É aqui que entra no “novo” Works everywhere. Tal como faz já Espanha, o que pensa o futuro do mercado turístico de ver profissionais de outros países da Europa a trabalhar remotamente com as paisagens lindíssimas que qualquer região portuguesa tem, o tempo bom de outono e a nossa forte gastronomia local para paragem? Aqui ao lado, em Málaga, a cadeia de hotéis Gallery Hoteles criou inclusive, já a pensar nestas modalidades, uma espécie de coworking. Como? Fácil. Removeu camas de cerca de uma dezena de quartos e adaptou-se ao tempo que vivemos por forma a captar novos “clientes”.
Já, fortes na criatividade sempre, criaram o conceito de “Homtel” que basicamente mistura “Home” e “Hotel”, na língua de Churchill, para este tipo de turismo diferenciado.
Tem lógica? O futuro dirá se sim ou se não, porém, na teoria, tem muito sentido.
Mas isso só se faz aqui na europa? Não. Há até ideias diferentes que surgiram em algum confinamento do ano que passou. Nos Estados Unidos reforçaram, para além da espécie de “Homtel” o conceito mesmo de co-living, de forma a assegurar novas possibilidades de trabalho para profissionais individuais ou até equipas que desejem ficar durante um período de tempo naquele local em virtude do abalo que os ditos “escritórios normais” levaram com a pandemia e medidas de distanciamento.
Para não ser só na Europa, olhemos para a Cidade que nunca dorme (mesmo em pandemia…): Nova Iorque. Em pleno Brooklyn, segundo relatos do conceituado jornal de referência global The New York Times, o futurista hotel Whyte, que fica na ilha de Manhattan, adaptou todos os seus quartos e transformou-se num hotel escritório. Mudaram a iluminação, as mesas em formato escritório, aumentou-se a capacidade de rede de internet, criaram-se espaços de impressão via Wi-Fi e, claro está, a título de curiosidade, até acesso digital ilimitado deram ao The New York Times assim como café sem qualquer custo.
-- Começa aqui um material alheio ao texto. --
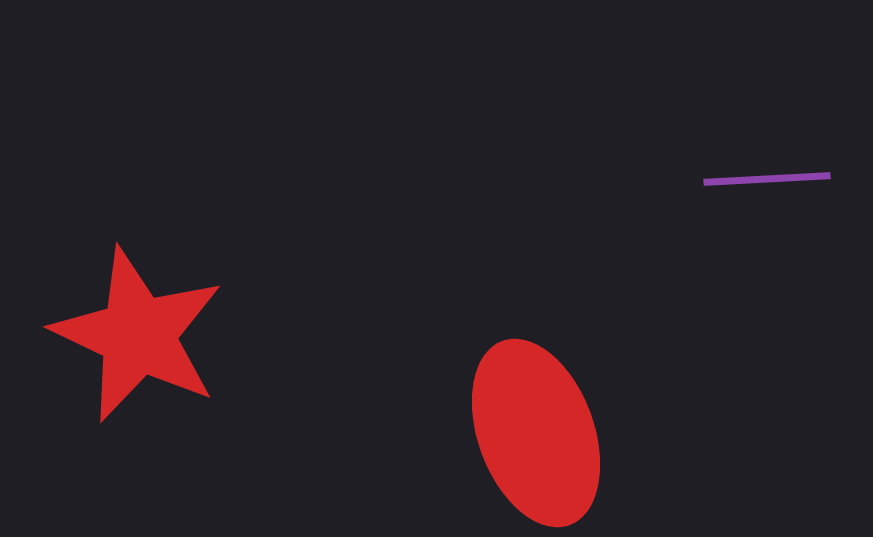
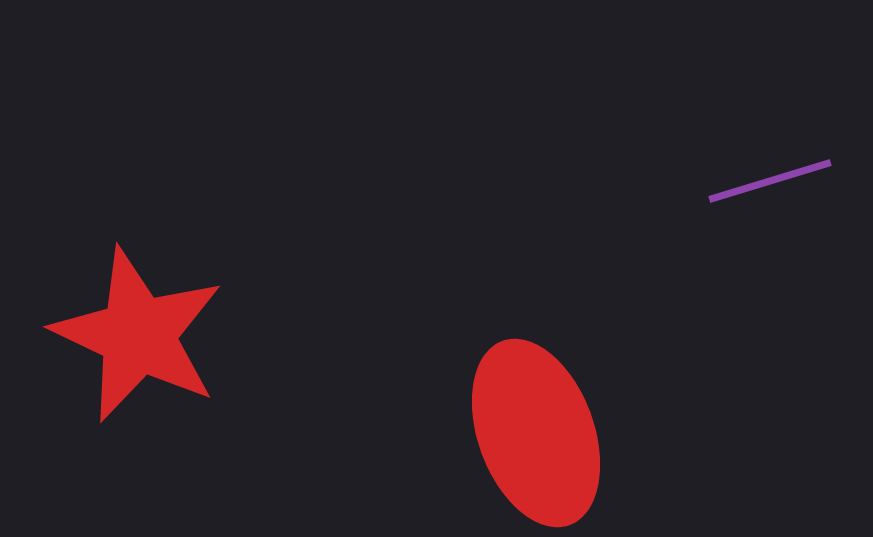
purple line: moved 3 px right, 2 px down; rotated 14 degrees counterclockwise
Noutra ponta do continente norte-americano, em Los Angeles, em plena Beverly Hills, um hotel de nome The London West Hollywood criou também um conjunto de escritórios para serem alugados ao mês. Esta ideia, tal como a de Nova Iorque, serviu para atrair empresas e trabalhadores independentes que viram as condições de escritórios tradicionais mudarem com a pandemia.
Adaptaram-se. Não pararam. Mudaram. Se é para sempre? Ninguém sabe. Seguramente foi feito a pensar nos tempos que vivemos, mas, também, nos empregados e nos seus rendimentos. Evidentemente que também nos lucros de cada empresa ligada ao setor turístico que há mais de um ano está paralisado. Inovou-se.
Portugal, como país tão forte turisticamente, uma referência mundial pelas praias algarvias, pela super cosmopolita Lisboa, pelos Vinhos do Douro, pelas paisagens alentejanas ou pelas magníficas ilhas dos Açores e pela Madeira de Cristiano Ronaldo tem só que olhar para a frente. Não pode estagnar à espera de que 2019 volte cá. Isso acabou. Estamos em 2021 e só há futuro para trabalhar.
Resta-nos saber: O Turismo lusitano vai tirar férias em modo Homtel ou Co-Living?